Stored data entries
==============================

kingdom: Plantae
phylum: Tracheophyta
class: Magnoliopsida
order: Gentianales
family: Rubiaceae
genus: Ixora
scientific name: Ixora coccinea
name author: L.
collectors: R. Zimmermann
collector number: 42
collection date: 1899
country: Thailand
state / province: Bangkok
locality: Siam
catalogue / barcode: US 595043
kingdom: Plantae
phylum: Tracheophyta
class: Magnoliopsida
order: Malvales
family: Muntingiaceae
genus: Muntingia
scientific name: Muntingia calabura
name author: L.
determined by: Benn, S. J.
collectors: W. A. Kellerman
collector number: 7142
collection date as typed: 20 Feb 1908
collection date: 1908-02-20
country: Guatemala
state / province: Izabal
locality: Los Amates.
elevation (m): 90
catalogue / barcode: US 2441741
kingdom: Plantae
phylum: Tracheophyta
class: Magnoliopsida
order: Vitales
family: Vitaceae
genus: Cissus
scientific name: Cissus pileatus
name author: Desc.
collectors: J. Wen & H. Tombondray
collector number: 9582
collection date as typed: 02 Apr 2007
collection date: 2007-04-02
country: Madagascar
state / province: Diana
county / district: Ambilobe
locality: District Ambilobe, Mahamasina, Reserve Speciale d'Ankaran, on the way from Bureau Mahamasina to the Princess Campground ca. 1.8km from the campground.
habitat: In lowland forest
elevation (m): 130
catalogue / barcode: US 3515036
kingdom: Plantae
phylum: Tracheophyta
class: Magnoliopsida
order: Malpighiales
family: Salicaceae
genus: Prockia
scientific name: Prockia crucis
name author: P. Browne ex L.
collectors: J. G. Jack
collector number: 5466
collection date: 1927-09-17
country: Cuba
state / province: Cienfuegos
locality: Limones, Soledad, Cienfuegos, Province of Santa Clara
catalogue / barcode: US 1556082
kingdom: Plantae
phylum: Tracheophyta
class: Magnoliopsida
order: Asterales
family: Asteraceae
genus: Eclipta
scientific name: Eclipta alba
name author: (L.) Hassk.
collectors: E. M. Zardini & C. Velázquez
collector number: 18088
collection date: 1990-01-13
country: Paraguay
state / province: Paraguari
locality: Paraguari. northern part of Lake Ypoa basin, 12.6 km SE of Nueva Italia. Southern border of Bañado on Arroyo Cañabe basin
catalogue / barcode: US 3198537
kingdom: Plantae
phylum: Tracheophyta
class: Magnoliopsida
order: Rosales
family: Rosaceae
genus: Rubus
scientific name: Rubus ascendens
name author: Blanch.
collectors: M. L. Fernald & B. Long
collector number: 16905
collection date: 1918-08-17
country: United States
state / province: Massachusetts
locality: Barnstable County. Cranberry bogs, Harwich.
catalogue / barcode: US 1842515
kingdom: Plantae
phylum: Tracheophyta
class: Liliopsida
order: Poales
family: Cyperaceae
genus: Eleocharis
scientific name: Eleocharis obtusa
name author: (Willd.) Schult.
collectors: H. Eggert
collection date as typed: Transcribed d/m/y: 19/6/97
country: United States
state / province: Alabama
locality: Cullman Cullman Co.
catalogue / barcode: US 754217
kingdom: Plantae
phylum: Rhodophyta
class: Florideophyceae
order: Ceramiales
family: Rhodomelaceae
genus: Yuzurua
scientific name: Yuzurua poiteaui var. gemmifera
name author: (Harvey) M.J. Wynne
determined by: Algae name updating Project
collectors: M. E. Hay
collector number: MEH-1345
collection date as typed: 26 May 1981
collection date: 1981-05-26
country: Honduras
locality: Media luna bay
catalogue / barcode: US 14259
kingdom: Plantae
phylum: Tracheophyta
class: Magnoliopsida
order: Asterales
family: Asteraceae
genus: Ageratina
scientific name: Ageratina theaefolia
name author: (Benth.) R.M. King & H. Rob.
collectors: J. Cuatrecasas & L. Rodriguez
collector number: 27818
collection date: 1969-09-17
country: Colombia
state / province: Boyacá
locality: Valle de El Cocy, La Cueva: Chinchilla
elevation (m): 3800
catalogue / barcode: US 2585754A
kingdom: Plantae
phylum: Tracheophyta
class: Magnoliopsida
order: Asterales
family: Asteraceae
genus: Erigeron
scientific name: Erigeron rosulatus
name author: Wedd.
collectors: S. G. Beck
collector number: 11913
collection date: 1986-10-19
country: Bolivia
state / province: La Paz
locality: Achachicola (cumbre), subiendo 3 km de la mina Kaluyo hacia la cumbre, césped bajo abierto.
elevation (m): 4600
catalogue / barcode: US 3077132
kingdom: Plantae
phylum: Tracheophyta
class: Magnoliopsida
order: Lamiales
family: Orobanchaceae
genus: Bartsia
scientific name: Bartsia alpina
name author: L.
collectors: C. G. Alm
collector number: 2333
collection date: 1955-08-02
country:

==============================

### Aim
Count the lines in the rows above that contain the word "elevation", and reply with the number alone.

### Response to this exercise
4